Sébastien Lavoie

Design engineer

Hyle — A templating language with a custom-built compiler for After Effects

Hyle has a special place in my heart. It's my first big coding project on which I spent a lot of time and energy. I've learned a lot about programming, design, and the After Effects API with this project.

It started as simple After Effects script, and slowly morphed into a full-fledged templating language based on YAML with a custom-built parser and compiler for After Effects.

The idea was that scripting in After Effects was too complex and verbose. I wanted to create a language that was simple, declarative, and easy to learn for most motion designers and animators.

The syntax was simple yet powerful:

files:
  - path: /path/to/image-01.jpg
    id: 1
  - path: /path/to/image-02.jpg
    id: 2
  comps:
  - name: Slideshow
  - name: Slideshow images
    parentComp: Slideshow
    layers:
      - name: image 01
        file: 1
        outPoint: 1
      - name: image 02
        file: 2
        outPoint: 2

Here's me explaining the project:

Learning from the mistakes

  1. Using Coffeescript: This started in ~2014 FYI. Coffeescript accelerated the development at first, but made it hard to maintain and for others to contribute to the open-source project later on.

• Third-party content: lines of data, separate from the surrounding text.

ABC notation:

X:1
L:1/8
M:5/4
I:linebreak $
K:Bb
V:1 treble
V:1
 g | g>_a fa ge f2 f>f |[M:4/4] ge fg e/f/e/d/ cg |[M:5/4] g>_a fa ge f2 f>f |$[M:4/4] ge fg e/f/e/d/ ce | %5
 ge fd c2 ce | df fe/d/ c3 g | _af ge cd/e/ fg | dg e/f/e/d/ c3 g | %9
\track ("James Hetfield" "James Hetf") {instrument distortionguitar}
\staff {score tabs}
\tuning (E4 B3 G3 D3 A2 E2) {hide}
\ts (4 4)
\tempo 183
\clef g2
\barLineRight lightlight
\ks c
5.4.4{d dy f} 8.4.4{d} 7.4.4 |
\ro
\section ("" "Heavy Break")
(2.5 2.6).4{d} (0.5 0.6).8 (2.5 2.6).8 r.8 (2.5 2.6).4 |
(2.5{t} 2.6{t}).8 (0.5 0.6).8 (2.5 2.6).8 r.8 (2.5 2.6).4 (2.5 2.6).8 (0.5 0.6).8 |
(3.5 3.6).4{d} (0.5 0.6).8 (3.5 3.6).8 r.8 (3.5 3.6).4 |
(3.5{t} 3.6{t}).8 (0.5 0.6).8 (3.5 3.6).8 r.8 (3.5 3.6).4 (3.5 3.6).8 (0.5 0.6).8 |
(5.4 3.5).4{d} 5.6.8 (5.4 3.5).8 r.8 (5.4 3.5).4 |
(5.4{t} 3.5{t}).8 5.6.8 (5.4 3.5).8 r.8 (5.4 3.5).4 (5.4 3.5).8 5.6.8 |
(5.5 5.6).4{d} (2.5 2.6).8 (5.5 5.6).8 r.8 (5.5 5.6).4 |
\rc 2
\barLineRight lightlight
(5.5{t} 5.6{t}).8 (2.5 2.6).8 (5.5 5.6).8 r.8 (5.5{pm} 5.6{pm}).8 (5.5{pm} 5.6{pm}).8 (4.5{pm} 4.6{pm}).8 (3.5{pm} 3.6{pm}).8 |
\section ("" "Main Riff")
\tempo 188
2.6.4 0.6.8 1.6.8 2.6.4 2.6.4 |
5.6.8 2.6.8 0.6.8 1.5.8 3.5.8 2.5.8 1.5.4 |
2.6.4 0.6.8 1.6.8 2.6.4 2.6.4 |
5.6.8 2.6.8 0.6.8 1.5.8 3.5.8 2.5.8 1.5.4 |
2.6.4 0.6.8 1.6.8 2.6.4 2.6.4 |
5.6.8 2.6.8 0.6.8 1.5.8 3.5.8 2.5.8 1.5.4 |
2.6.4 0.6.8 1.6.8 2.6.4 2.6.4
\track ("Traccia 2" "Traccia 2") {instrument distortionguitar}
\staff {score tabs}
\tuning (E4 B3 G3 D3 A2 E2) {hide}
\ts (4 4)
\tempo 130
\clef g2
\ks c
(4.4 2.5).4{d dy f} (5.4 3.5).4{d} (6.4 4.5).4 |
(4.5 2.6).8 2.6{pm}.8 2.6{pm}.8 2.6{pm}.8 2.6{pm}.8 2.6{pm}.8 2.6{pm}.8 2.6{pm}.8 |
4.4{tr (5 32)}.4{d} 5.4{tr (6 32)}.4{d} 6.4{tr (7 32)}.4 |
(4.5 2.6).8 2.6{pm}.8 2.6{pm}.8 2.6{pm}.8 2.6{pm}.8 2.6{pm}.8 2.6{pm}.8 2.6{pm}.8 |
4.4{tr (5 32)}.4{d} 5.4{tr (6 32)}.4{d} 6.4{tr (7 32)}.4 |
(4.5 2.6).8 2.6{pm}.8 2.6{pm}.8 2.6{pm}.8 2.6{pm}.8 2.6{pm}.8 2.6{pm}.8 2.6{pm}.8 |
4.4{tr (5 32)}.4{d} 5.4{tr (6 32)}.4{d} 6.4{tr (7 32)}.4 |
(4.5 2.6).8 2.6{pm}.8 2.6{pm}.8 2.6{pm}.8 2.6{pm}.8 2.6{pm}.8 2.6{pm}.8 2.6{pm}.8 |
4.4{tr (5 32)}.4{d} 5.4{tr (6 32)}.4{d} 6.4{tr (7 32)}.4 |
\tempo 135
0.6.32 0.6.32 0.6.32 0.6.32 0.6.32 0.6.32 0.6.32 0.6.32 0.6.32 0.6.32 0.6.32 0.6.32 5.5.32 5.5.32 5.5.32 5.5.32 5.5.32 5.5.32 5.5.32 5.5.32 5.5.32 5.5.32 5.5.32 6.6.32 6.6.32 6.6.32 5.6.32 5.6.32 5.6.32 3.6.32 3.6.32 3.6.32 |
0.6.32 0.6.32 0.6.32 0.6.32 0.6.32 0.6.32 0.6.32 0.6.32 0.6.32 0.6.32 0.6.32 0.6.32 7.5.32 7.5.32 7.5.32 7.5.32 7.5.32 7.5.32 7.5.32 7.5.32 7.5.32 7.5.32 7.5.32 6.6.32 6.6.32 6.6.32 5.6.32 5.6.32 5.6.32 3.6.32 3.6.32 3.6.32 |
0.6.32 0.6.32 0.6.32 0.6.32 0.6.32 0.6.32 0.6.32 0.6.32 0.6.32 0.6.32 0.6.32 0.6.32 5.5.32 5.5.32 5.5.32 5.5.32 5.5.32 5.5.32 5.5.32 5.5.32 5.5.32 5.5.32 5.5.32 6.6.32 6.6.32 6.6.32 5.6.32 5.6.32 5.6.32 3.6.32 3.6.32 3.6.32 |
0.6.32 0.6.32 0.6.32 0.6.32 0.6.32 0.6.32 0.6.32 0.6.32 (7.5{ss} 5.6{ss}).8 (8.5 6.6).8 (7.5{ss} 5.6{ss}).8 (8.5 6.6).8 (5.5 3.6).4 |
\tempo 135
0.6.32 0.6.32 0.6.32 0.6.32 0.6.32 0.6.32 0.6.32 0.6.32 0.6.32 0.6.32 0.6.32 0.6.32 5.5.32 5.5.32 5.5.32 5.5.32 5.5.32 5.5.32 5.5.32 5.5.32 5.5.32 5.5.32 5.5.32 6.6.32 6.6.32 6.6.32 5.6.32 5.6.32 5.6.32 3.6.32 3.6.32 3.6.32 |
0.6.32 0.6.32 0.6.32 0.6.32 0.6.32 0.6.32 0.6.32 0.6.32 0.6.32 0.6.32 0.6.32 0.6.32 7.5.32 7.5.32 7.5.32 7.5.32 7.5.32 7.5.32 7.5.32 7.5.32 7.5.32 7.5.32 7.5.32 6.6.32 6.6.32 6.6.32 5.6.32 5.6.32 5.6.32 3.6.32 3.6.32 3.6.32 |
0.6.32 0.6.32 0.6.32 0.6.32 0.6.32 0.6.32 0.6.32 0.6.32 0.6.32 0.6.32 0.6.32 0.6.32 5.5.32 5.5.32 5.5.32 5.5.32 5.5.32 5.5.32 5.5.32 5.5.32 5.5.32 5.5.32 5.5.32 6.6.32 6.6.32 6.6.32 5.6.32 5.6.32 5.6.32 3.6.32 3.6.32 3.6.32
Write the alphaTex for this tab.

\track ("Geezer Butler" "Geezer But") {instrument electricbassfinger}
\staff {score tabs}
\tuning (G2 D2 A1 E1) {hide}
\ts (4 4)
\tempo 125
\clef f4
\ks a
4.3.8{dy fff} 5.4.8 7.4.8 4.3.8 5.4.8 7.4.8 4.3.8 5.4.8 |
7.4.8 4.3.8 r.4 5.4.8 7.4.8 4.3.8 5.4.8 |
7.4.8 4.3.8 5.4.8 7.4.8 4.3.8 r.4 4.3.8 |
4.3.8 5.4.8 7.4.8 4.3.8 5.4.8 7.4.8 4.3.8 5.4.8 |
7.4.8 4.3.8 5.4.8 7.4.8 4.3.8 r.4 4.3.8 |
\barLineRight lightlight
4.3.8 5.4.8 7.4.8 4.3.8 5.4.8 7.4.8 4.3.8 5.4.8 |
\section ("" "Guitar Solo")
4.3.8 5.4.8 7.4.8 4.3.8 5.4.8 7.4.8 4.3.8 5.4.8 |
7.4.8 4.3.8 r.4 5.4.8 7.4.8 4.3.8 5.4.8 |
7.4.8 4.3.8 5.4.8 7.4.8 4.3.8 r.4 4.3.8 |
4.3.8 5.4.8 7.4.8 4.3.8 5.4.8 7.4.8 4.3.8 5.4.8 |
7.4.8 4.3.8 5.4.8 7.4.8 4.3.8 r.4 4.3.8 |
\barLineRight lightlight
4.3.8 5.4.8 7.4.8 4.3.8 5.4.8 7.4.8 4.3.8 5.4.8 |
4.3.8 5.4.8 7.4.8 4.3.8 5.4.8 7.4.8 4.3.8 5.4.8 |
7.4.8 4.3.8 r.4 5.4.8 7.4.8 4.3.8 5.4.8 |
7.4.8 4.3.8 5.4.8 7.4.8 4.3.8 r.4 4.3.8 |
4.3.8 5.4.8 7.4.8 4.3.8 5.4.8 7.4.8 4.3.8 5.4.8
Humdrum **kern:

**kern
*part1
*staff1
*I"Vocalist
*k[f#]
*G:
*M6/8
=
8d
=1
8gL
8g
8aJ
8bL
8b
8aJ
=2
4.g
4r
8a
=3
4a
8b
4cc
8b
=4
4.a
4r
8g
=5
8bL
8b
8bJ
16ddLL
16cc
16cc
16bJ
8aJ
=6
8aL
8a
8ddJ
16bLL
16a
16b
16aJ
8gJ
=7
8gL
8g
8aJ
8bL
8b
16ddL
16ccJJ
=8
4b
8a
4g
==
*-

  2. Too much writing, not enough cleaning: I did not know how to properly strucutre such a complex project and the codebase got away from me.

  3. Not asking for help: In hindsight, I should have asked for help sooner. I think a couple of people's input could have been valuable.

The future

Although it has been officially deprecated, I'm still using Hyle in my day-to-day work. It remain a great tool for setting things up in After Effects.

Will I ever come back to this project? I'm not sure. Probably not. But I still think such a thing is needed, and the problem it was trying to solve still exists to this day. So, who knows, maybe one day.